● WORK REQUEST
Reproduce the listing below character for character; drop every image.

————————

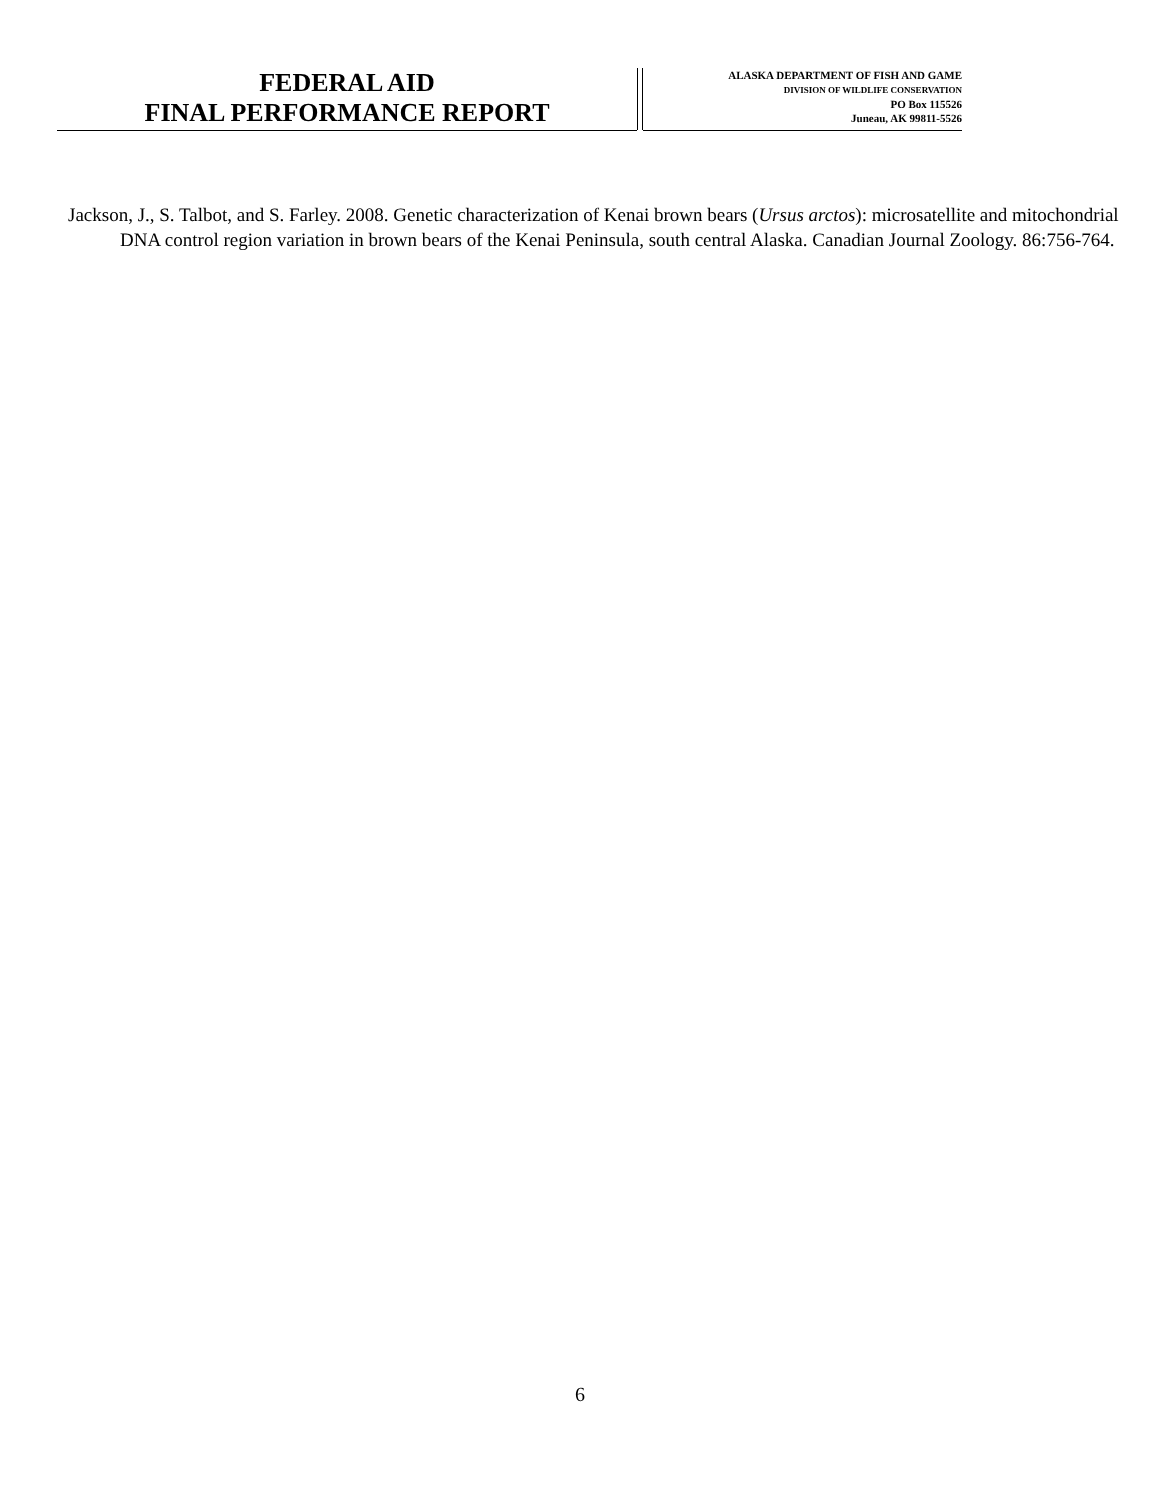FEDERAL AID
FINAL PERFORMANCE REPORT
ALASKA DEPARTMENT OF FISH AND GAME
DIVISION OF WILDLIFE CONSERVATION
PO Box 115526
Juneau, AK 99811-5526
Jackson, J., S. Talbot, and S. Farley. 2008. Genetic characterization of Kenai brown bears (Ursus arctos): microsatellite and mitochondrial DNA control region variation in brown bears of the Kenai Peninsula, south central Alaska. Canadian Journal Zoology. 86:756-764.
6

————————

● EXPECTED ANSWER
FEDERAL AID
FINAL PERFORMANCE REPORT
ALASKA DEPARTMENT OF FISH AND GAME
DIVISION OF WILDLIFE CONSERVATION
PO Box 115526
Juneau, AK 99811-5526
Jackson, J., S. Talbot, and S. Farley. 2008. Genetic characterization of Kenai brown bears (Ursus arctos): microsatellite and mitochondrial DNA control region variation in brown bears of the Kenai Peninsula, south central Alaska. Canadian Journal Zoology. 86:756-764.
6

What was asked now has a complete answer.